CASAREZ: Very interesting. Let`s go to Caroline in Michigan. Hi, Caroline. All right, we don`t have Caroline.

Dave Mack, what can we expect tomorrow in court?

MACK: Another explosive and painful day for the family, that`s for sure. Still wondering what Gouker is going to say when they bring him up on the stand. They`ll break down the crime a little more, but bottom line, it`s really going to be about Josh Gouker and what he has to say and how it can be beaten up in court by the inmates and the other people he talked to along the way. And don`t forget, Cassie, his cousin, is also someone he`s having a sexual relationship with. That`s also lost in the shuffle here. This guy was messed up on a bunch of different levels.

(COMMERCIAL BREAK)

CASAREZ: We remember American hero, Marine Staff Sergeant Joshua Cullins, 28 years old, from Simi Valley, California. An LAPD officer. He was awarded the Navy and Marine Corps Commendation Medal. He leaves behind his parents James and Barbara, and his brothers Donovan and Cooper. Joshua Cullins, an American hero.

(BEGIN VIDEO CLIP)

UNIDENTIFIED MALE: Just an all-around good kid. He loved to be with family and friends and loved the outdoors and mine and his time fishing. He was just a great kid all the way around. I mean, he had his quirks, he talked back, sassed just like any other kid, but he was pretty good all around.

(END VIDEO CLIP)

CASAREZ: That is Terry Zwicker on the stand talking about his biological son, Trey, the victim in this case.

The other side to this, of course, is the defense. And they had a lot to say in court today, namely, that Joshua Young didn`t participate in any of this. Listen from the defense attorney`s own words.

(BEGIN VIDEO CLIP)

SCHULER: Joshua Gouker, and I`ll call him Gouker from now on, committed this horrible murder, and it is truly horrible. I think the prosecutor emphasized how horrible it is. But just because it`s horrible is not evidence that our client committed murder. You`ll be horrifying, you`ll be appalled. It`s brutal, it`s far worse than the average murder that you hear about, but that certainly is no evidence that Joshua Young committed this crime.

(END VIDEO CLIP)

CASAREZ: Peter Odom, what do you think? Where should the defense go? We just heard them, but where do they need to go farther than this?

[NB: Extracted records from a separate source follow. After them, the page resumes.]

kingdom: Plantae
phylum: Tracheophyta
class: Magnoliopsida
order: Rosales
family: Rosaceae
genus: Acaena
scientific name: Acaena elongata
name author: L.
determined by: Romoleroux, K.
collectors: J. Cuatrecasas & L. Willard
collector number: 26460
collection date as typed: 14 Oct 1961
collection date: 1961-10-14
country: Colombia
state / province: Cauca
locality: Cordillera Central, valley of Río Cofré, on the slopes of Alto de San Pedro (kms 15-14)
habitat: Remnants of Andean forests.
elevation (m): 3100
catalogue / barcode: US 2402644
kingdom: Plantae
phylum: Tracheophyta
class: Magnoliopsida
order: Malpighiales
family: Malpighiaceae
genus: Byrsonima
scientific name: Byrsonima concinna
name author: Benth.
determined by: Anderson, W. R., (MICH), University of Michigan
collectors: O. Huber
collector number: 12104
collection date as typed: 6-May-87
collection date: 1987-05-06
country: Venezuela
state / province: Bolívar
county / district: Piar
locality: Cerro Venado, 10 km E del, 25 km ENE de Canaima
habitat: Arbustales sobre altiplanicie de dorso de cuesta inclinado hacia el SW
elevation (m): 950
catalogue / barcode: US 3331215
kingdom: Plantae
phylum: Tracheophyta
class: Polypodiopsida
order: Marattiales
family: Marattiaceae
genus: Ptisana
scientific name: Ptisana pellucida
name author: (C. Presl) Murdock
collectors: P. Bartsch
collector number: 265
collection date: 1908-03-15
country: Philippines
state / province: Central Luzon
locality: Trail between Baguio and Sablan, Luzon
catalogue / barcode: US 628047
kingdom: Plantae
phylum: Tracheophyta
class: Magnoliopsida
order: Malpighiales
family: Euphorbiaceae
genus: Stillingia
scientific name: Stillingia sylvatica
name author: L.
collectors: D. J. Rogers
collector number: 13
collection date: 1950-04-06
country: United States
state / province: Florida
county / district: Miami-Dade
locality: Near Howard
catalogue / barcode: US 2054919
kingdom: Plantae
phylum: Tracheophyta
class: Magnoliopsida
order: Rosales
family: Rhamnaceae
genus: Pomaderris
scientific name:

P. ODOM: Yes. I think this is a case about reasonable doubt. You know, that`s the most common defense, and it`s usually the best defense. Reasonable doubt, meaning the state can`t ring the bell. This is a case that is built on the testimony of a multiply convicted felon, Josh Gouker, it is based largely on speculation and circumstantial evidence. The state cannot explain what happened at that riverside. We know that there was a tragic murder. They don`t have one piece of physical evidence linking Josh Young to the actual murder. The defense really doesn`t have to do anything but step back and point out all the holes in the state`s case. That`s what I would be doing. That`s the way I think the defense is handling it here.

CASAREZ: All right. Tomorrow, everybody, it is expected father Joshua may take the stand for the prosecution with his son, Joshua Young, as the defendant watching on. Everybody, Dr. Drew is coming up next.